▶ WORK REQUIRED:
Two lines mark the range in the entries below: the one holding "right shoulder: (351, 87)" and the one holding "right elbow: (365, 819)". Set down those two and all lines between them, exactly.

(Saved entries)
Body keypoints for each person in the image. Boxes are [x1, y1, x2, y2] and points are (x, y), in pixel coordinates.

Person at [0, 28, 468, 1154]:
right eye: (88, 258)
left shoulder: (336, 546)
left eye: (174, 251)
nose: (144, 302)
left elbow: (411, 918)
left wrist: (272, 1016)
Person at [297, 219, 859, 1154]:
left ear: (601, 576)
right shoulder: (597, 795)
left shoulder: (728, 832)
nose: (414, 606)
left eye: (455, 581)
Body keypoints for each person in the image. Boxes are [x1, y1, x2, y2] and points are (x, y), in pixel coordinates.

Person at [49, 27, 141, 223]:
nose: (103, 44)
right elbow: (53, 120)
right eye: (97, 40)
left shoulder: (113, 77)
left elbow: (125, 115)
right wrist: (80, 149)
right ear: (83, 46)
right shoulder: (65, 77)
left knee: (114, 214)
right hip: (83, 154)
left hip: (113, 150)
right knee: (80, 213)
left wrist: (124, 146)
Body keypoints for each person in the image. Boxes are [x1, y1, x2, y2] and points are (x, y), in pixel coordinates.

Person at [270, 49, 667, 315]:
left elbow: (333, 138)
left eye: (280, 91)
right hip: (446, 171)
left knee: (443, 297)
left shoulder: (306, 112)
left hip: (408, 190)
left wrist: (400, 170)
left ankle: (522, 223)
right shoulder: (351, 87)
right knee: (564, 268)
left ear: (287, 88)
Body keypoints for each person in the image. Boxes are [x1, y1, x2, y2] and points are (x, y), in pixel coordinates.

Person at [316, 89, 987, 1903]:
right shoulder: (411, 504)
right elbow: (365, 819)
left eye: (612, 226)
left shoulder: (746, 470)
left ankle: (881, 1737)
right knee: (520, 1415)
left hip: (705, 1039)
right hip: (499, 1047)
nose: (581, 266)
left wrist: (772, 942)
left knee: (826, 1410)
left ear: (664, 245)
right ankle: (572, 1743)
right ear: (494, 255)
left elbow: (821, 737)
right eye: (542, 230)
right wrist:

▶ RESPONSE:
right shoulder: (351, 87)
right knee: (564, 268)
left ear: (287, 88)
Body keypoints for each person in the image. Boxes are [x1, y1, x2, y2] and points are (x, y), in pixel coordinates.

Person at [316, 89, 987, 1903]:
right shoulder: (411, 504)
right elbow: (365, 819)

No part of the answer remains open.